■ **AUFGABEN**
a: Liste aus den Zeilen unten jede Zeile vollständig auf, in der die Zeichenfolge „Given“ vorkommt.
b: Führe den Text über Kandidatenpersönlichkeit und Parteivorliebe im Anschluss an seinen letzten Satz fort.

■ **AUSGEWÄHLTER TEXTAUSZUG**
-=-=-=-=-
Kandidatenpersönlichkeit und Parteivorliebe
Eine überwältigende Anzahl von Stellungnahmen verschiedenster Art
Trotz dieser allgemeinen Entwicklung läßt sich in einzelnen Fällen nachweisen, daß die Person des Kandidaten und sein Ruf auch unter den heutigen Verhältnissen nicht ohne Einfluß auf die Entscheidung der Wähler geblieben sind. Das vielleicht erstaunlichste Beispiel hierfür verdankt die britische Wahlrechtsgeschichte dem liberalen Kandidaten F. Gray in Oxford bei den Wahlen 1923 und 1924. Oxford galt seit jeher als sicherer Sitz der Konservativen. Gray, ein vermögender Privatmann, entfaltete jedoch vor der Wahl 1923 eine fieberhafte Tätigkeit. Er besuchte nahezu alle Häuser des Wahlkreises und machte sich der überwältigenden Mehrzahl der Einwohner persönlich bekannt. Zwei Sekretäre unterhielten für ihn eine Karthotek, in der die Namen tausender von Wählern verzeichnet waren, die sich mit irgendwelchen Fragen oder Anliegen an ihn gewandt hatten. Gray versprach, sich in jeder möglichen Weise für die Verbesserung des Loses von Kranken, Kindern und Erwerbslosen einzusetzen. Bei all diesen Besuchen und in seiner umfangreichen Korrespondenz bat er niemals ausdrücklich darum, daß jemand für ihn seine Stimme abgeben möge. Er wurde 1923 und 1924 mit erheblichen Mehrheiten als Liberaler in der konservativen Hochburg gewählt. Leider entdeckte nach der zweiten Wahl der konservative Gegenkandidat eine leichte Überschreitung der Wahlkosten durch Grays Agenten und focht die Wahl daraufhin mit Erfolg an, so daß Gray sich später nicht mehr in Oxford aufstellen lassen konnte. Es kann kaum ernsthaft erwartet werden, daß eine nennenswerte Anzahl von Kandidaten jemals finanziell und zeitlich in der Lage sein werden, F. Grays Beispiel nachzuahmen; dessenungeachtet zeigt der Fall in all seiner Skurilität, daß Möglichkeiten der Beeinflussung der Wählerschaft durch die besondere Persönlichkeit des Kandidaten auch heute grundsätzlich bestehen. Die Parteivorliebe des Durchschnittswählers braucht auch in England nicht als eine Art unverrückbares Glaubensbekenntnis aufgefaßt zu werden, wenn der Wähler auch in den meisten Fällen mangels eines ähnlich intensiven persönlichen Kontaktes mit dem Kandidaten eher bereit ist, seinen abstrakten Wert-und Zusammengehörigkeitsgefühlen zu folgen
Man kann die Einwirkung der Persönlichkeitseinflüsse in schwächerem Umfang als bei jenem Paradebeispiel des Persönlichkeitskandidaten auch anderswo nachweisen. Bei der Wahl 1931 wurde der spätere Labourparteiführer und Premierminister C. Attlee in seinem damaligen Wahlkreis in Limehouse, Ostlondon, mit einer knappen Mehrheit wiedergewählt, während in allen angrenzenden Constituencies mit ähnlicher Bevölkerungszusammensetzung, die Labourkandidaten der gegnerischen Koalition unterlagen. Da Attlee zu jener Zeit noch keineswegs in der nationalen Politik eine bekannte Figur war, konnte dieser Erfolg nur auf seine Tätigkeit in der Kommunalverwaltung seines späteren Wahlbezirkes vor dem Ersten Weltkrieg zurückgeführt werden, aus der er vielen Leuten noch in guter Erinnerung war
Ähnlich hat D. E. Butler in seiner Untersuchung über die Unterhauswahl von 1955 allgemein nachgewiesen, daß Abgeordnete, die in ihrem bisherigen Wahlkreis die Wiederwahl suchten, im allgemeinen mehr Stimmen im Durchschnitt erhielten, als neue Kandidaten in vergleichbaren Wahlkreisen
Einflüsse der Massenmedia
Man kann diese bereits weitgehend an der Stärke der beiden großen Parteien im Unterhaus ablesbare These näher von der soziologischen Seite untersuchen. Dies ist in Großbritannien gerade in den Jahren nach 1945 in stärkerem Maße unternommen worden. Es lassen sich dann eine Reihe weiterer Gründe anführen, welche die erstrangige Bedeutung der Parteiassoziation eines Kandidaten unterstreichen.
-=-=-=-=-
■ **VORLIEGENDE DATEN**
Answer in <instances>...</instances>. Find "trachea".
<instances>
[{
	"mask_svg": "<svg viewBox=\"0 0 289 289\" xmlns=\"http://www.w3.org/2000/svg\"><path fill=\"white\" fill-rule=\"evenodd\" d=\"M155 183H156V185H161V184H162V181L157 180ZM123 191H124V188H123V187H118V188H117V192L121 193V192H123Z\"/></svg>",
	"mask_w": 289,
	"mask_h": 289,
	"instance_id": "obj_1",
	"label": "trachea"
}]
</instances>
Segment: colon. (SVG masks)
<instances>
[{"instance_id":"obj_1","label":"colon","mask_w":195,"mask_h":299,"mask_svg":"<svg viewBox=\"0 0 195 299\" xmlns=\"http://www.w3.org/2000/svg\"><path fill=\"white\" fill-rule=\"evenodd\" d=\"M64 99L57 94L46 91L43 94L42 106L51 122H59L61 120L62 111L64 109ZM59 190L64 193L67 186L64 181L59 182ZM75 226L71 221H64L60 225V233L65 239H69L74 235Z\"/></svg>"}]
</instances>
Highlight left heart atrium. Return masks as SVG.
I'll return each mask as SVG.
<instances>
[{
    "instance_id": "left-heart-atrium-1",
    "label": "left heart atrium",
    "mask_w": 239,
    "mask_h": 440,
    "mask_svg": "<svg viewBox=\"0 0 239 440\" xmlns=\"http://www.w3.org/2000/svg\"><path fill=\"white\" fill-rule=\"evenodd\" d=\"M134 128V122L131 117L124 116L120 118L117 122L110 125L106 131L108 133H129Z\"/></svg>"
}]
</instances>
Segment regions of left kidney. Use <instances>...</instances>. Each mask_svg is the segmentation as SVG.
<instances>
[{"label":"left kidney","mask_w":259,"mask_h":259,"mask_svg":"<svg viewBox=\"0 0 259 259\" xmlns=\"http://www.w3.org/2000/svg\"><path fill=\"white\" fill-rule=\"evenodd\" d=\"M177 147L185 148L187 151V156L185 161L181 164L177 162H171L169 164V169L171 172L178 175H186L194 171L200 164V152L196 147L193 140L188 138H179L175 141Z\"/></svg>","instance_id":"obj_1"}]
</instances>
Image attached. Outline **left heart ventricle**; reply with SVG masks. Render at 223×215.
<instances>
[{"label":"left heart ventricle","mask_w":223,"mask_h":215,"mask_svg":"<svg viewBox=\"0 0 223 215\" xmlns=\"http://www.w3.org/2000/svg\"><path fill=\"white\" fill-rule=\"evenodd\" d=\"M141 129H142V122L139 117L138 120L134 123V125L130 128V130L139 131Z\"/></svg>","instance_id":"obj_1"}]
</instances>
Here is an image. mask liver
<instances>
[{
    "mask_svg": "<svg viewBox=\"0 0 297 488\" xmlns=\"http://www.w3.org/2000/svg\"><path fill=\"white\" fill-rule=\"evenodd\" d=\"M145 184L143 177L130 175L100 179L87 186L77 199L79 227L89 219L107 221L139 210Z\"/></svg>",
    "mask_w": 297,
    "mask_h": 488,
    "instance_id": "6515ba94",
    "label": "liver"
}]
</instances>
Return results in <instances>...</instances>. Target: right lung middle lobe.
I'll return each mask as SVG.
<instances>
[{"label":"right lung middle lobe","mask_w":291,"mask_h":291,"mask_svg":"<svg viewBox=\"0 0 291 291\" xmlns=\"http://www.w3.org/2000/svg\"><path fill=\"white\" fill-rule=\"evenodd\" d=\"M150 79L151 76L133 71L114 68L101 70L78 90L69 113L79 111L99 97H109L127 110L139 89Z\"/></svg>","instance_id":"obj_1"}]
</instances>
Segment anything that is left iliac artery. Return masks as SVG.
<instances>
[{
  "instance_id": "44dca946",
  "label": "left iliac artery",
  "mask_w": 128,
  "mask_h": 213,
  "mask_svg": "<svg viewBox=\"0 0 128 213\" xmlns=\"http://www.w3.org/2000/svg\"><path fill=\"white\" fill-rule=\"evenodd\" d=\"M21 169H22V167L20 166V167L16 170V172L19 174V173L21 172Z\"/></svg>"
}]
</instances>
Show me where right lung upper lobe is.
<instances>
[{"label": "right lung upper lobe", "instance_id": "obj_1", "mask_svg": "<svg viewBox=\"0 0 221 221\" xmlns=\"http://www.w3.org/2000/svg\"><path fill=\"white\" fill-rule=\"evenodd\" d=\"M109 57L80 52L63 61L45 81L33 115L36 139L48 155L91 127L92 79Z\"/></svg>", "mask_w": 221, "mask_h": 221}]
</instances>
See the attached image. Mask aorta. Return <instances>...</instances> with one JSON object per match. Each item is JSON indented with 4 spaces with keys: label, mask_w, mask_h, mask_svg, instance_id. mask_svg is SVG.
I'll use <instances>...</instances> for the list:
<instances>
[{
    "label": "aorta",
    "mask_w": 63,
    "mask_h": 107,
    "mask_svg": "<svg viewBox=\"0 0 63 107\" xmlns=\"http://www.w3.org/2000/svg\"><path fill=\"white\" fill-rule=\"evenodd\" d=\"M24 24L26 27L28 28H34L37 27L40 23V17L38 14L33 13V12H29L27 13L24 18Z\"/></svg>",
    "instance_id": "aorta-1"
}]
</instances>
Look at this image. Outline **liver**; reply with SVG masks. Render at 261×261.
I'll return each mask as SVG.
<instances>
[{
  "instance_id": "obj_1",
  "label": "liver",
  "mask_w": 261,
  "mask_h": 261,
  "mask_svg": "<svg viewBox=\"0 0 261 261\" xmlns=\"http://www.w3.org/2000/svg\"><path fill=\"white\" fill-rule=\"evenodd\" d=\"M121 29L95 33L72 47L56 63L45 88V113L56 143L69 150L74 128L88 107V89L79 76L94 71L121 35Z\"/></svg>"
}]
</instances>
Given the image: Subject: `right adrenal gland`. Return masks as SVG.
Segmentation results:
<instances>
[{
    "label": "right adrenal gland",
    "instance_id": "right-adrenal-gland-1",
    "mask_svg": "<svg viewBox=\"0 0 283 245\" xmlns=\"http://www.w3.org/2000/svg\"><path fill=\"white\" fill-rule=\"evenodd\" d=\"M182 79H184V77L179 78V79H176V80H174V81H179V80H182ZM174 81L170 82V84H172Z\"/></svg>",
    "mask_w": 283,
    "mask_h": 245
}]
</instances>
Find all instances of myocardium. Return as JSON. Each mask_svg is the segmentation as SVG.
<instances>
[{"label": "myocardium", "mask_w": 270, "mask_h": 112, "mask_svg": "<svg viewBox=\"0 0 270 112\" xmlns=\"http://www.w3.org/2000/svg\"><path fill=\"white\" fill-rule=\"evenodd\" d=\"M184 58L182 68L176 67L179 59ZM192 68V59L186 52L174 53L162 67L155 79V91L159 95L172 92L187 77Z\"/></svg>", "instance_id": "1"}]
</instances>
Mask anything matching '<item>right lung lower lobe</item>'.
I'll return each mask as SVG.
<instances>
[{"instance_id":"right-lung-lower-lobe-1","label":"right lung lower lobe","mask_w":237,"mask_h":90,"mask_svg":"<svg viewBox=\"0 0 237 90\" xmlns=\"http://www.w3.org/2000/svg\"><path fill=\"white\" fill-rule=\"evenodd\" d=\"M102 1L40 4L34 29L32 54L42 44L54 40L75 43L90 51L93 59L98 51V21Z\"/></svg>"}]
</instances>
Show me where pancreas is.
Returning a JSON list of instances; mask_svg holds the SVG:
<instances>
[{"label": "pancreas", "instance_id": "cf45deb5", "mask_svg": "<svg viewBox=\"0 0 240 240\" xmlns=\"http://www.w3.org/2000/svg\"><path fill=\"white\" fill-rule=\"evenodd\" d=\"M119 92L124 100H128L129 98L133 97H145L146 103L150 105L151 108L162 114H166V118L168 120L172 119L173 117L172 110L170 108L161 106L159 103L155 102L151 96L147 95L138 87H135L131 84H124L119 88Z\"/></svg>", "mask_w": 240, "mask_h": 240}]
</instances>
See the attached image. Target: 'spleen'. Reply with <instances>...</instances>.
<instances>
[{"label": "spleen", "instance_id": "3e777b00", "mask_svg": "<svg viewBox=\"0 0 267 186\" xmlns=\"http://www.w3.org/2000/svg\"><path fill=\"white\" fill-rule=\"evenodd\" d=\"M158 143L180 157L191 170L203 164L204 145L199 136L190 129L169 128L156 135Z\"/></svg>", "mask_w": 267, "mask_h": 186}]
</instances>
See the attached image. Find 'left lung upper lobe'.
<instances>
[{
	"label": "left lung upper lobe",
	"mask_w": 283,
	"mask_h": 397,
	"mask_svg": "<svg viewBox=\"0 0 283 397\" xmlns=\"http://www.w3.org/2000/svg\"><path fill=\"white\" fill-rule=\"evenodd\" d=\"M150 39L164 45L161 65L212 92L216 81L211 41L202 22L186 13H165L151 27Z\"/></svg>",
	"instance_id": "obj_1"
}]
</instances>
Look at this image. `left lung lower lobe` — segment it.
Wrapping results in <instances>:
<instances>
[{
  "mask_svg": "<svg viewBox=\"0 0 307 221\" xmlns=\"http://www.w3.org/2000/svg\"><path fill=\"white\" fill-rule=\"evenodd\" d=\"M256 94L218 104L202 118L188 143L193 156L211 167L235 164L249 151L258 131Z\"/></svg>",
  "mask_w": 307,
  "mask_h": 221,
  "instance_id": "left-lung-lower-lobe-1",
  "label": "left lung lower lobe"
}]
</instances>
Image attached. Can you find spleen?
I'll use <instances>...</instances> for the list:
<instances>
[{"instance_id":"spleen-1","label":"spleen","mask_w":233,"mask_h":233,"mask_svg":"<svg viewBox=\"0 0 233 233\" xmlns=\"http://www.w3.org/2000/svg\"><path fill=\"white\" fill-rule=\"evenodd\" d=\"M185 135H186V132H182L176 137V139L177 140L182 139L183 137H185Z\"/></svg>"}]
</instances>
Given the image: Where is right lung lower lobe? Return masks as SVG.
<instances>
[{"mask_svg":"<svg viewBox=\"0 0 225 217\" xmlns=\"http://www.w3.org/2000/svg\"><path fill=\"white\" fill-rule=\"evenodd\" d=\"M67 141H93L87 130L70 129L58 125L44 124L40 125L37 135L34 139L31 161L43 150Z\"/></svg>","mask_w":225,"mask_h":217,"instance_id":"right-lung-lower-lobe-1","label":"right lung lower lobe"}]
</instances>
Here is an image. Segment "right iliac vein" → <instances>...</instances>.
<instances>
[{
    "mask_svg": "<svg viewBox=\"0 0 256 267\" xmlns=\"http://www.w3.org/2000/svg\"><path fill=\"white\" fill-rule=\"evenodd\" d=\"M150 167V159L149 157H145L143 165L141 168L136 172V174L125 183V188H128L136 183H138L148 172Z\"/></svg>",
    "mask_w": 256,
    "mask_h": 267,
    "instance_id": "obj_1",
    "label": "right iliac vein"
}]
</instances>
-=-=-=-=-
■ **LÖSUNGEN**
a:
Given the image: Subject: `right adrenal gland`. Return masks as SVG.
Given the image: Where is right lung lower lobe? Return masks as SVG.

b:
Zunächst begünstigen mehrere allgemeine Faktoren die starke Einflußnahme politischer Massenorganisationen auf die Formung der öffentlichen Meinung. Die britische Wählerschaft ist heute eine der am besten unterrichteten der Welt. Der Einfluß der modernen Kommunikationsmittel wie vor allem Presse, Rundfunk und das in den Jahren nach 1950 immer stärker in den Vordergrund getretene Fernsehen auf den Verlauf der Wahlkampagne, ist bereits oft geschildert worden
Ein anderer Umstand, der besonders ausländischen Beobachtern in diesem Zusammenhang auffällt, ist die ausgesprochene Homogenität der britischen öffentlichen Meinung. Bereits in den Vorkriegsjahren ähnelten sich die weltanschaulich anscheinend von so grundverschiedenen Positionen ausgehenden Programme der großen Parteien in vielen Punkten 00), und seitdem die Arbeiterpartei in den Jahren nach 1945 die hauptsächlichen Anliegen ihres Nationalisierungsprogrammes verwirklicht hatte und die Konservativen nach 1951 den Großteil dieser Maßnahmen unangetastet ließen, haben sich die Gegensätze weiterhin gemildert. Eine der anerkannten Schwierigkeit für Labour seit 1951, ihre Rüdekehr als Regierungspartei vorzubereiten, liegt darin, ein sich von den konservativen Vorstellungen deutlich unterscheidendes und zugleich anziehendes Programm für die Innenpolitik zu entwerfen.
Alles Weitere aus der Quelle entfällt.